Document intelligence at scale: lessons from 37,000 lines of code

A few years ago I started building what became a document intelligence platform for the insurance and benefits industry. The codebase grew to about 37,000 lines. The platform shipped. It was licensed by a Fortune 1000 broker. It is in production.

The technical content of the work has been written about elsewhere. What I want to write about here is the architectural and operational lessons that I would carry forward into a second build, because the second build would look meaningfully different from the first.

Schemas first, prompts later

The single biggest investment that paid back was building a strict, versioned schema for every output the system produces. The LLM is constrained to produce JSON that conforms to the schema. Validation is non-negotiable. If the model fails to produce valid JSON, the system retries with a corrective prompt, and if that fails, it routes to a human reviewer.

This sounds obvious now. It was not obvious when I started. The temptation in early prototyping is to let the model produce free text and to extract structure post hoc with regular expressions or follow-up prompts. That works for demos. It does not survive contact with real document variance.

The lesson generalises. For any document intelligence system you are building, the schema is the architecture. Spend more time on the schema than on the prompts. The schema constrains the failure modes of the system in ways the prompts cannot.

Treat OCR as a first-class subsystem

For documents that are scanned or image-based, the OCR layer is the foundation of everything that comes after. A weak OCR layer produces garbage that no LLM can recover. I underweighted this in the first build and spent months debugging downstream hallucinations that turned out to be OCR failures.

What I would do differently. Build the OCR pipeline as a distinct service with its own quality metrics, its own regression suite, and its own escalation path. Test it on the specific document types and quality levels you will see in production. Measure character error rate, word error rate, and structural recovery on tables. The downstream LLM is only as good as the text it receives.

Layout recovery is harder than text recovery

Most documents in this domain have structure that text-only extraction loses. Tables. Multi-column layouts. Form fields. Headers, footers, and footnotes that are spatially separated from the content they relate to.

I underestimated how much of the work would be layout-aware extraction, not text extraction.
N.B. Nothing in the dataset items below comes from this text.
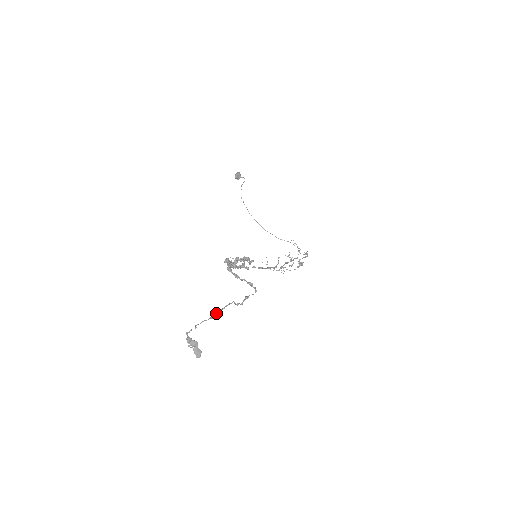
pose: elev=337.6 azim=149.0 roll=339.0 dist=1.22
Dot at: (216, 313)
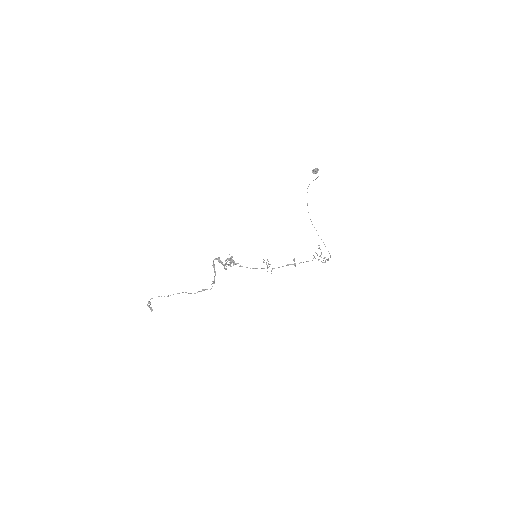
Dot at: occluded
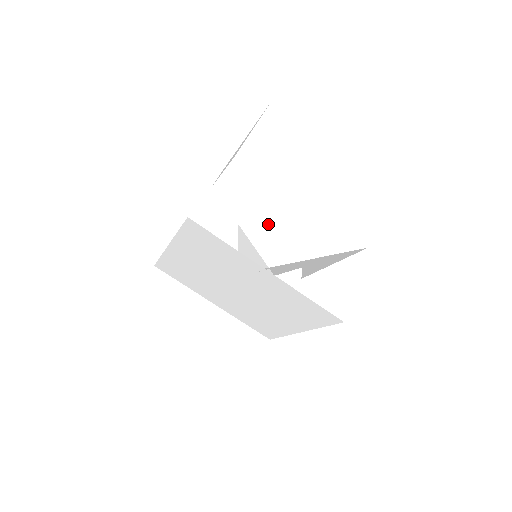
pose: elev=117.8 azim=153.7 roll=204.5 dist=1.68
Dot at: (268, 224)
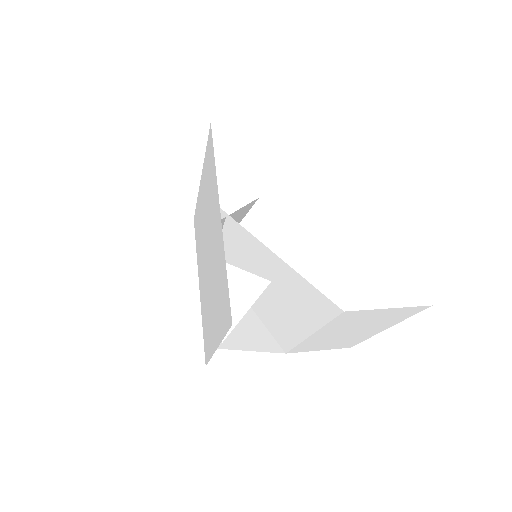
Dot at: occluded
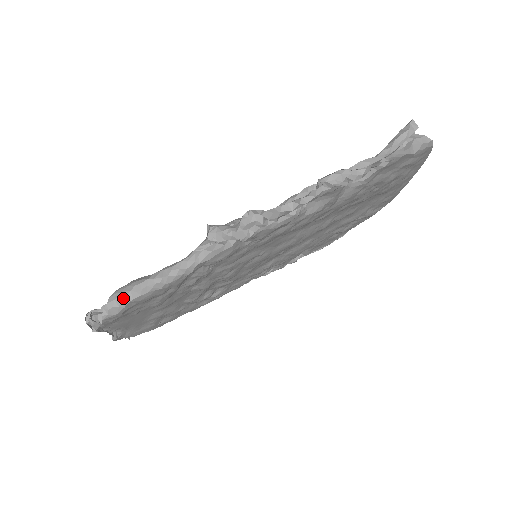
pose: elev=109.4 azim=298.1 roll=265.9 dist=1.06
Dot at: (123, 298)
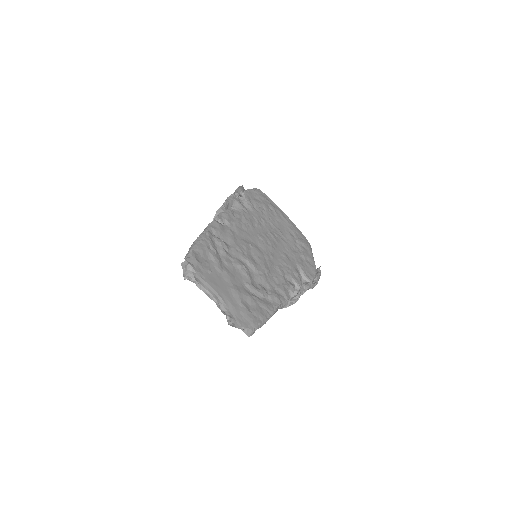
Dot at: (188, 251)
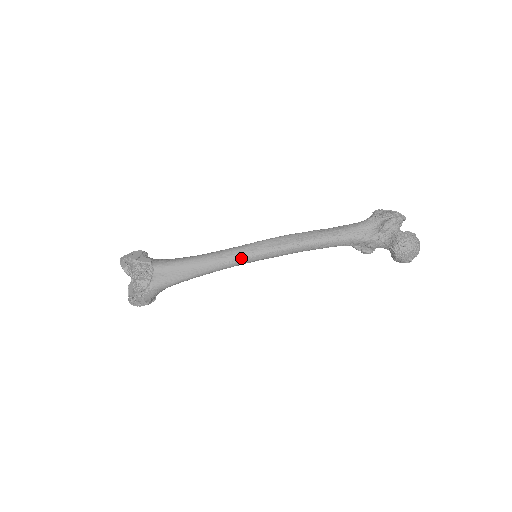
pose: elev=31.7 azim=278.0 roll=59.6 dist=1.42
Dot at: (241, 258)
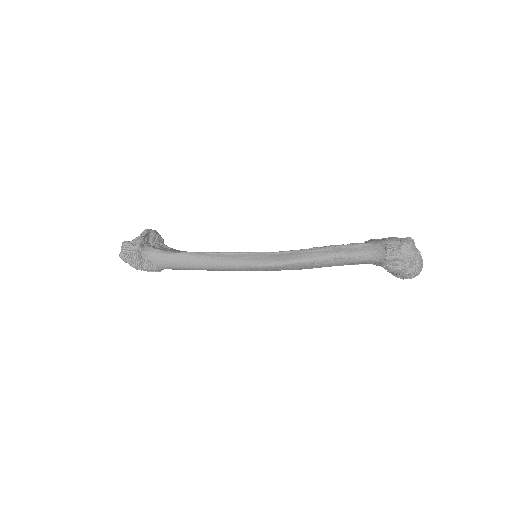
Dot at: occluded
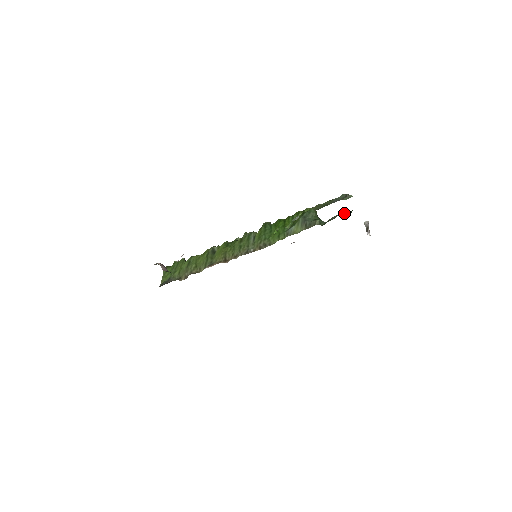
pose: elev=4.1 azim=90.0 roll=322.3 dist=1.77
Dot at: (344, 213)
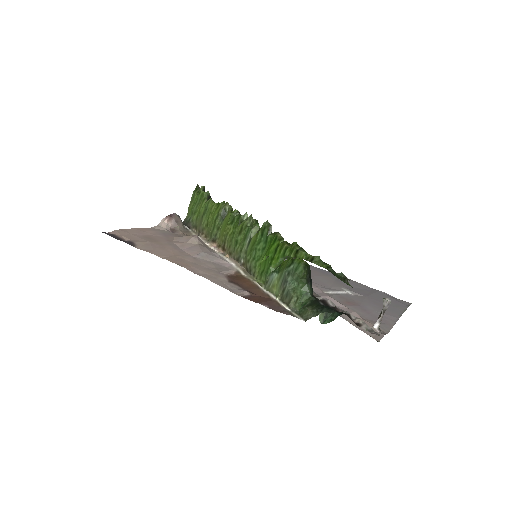
Dot at: (326, 312)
Document layout models, table extraction models, and form-aware parsers were essential. The LLM was good at interpreting the content once it was correctly extracted, and weak at recovering structure from a flat text dump.

The architecture I would build next time has layout extraction as a separate stage from content interpretation, with explicit intermediate representations that the LLM operates on.

Evaluation is the product

The evaluation harness ended up being half the value of the platform. The customer cared about accuracy on their specific document mix. The only way to know whether a model change or a prompt change improved or regressed accuracy was to run a comprehensive eval on a held-out set of real documents, scored against ground truth.
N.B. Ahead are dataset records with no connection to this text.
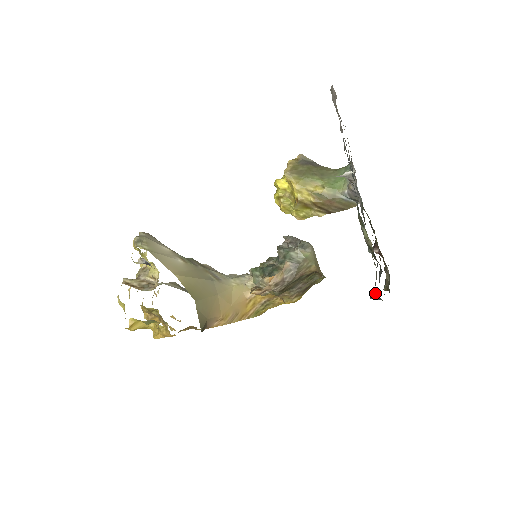
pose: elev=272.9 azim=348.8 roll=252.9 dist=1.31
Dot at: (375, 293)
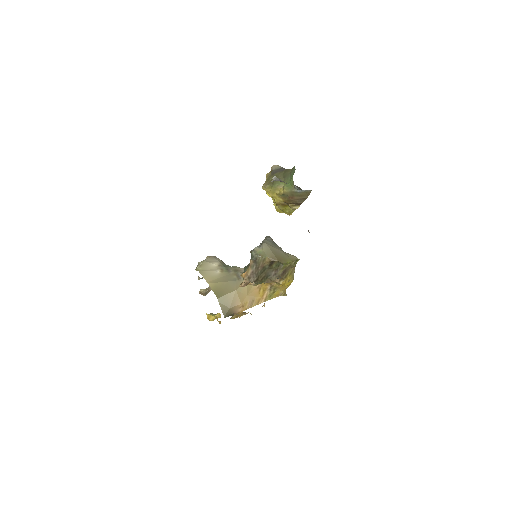
Dot at: occluded
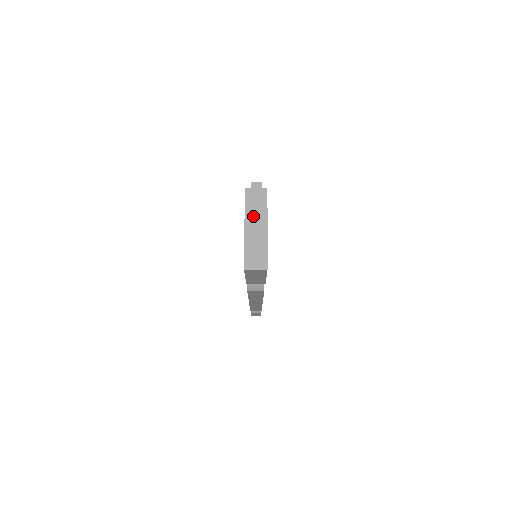
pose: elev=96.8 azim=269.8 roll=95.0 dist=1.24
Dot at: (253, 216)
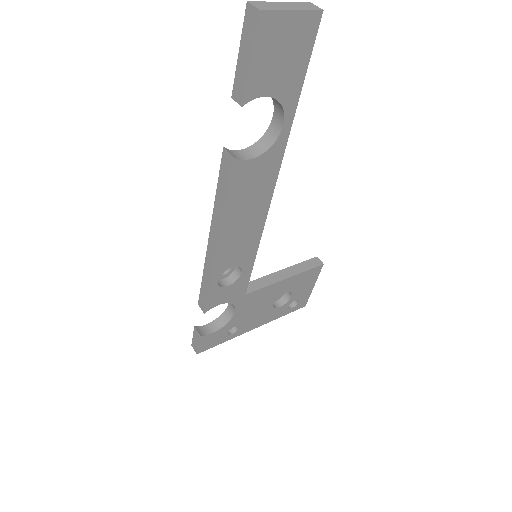
Dot at: (294, 5)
Building that ground truth was expensive. Maintaining it was expensive. It was also the single most defensible part of the business. A competitor can copy the architecture. A competitor cannot quickly build a 5,000-document ground truth set labelled by trained domain experts.

If I were starting again, I would budget the ground truth set explicitly from week one, and I would not let any model change ship without an eval run.

Failure modes you will not predict

A short list of failure modes I did not predict and which cost real time.

Documents with watermarks that the OCR partially recovered, producing garbled text in spatially specific regions. The LLM hallucinated to fill in the gaps. The fix was OCR-side, not LLM-side.

Documents in image formats with embedded fonts the OCR did not recognise, where every "5" was extracted as "S". Numerical fields were quietly wrong in a way that downstream calculations exposed.

Documents that were scanned upside down or at an angle. The fix was a preprocessing rotation correction stage. This was not in the original architecture.

Documents with multiple pages that were stapled together but were logically separate documents. The system processed them as one. The fix was a document boundary detection stage.

None of these are interesting. All of them mattered.

What I would tell someone starting today

Define the schema first. Treat OCR and layout as serious subsystems, not as preprocessing. Build the eval harness in week one. Plan for a long tail of preprocessing edge cases that have nothing to do with the LLM. Budget more time for the boring infrastructure than for the model work.

The model work is the part that gets the conference talks. The boring infrastructure is the part that gets the licensing deal.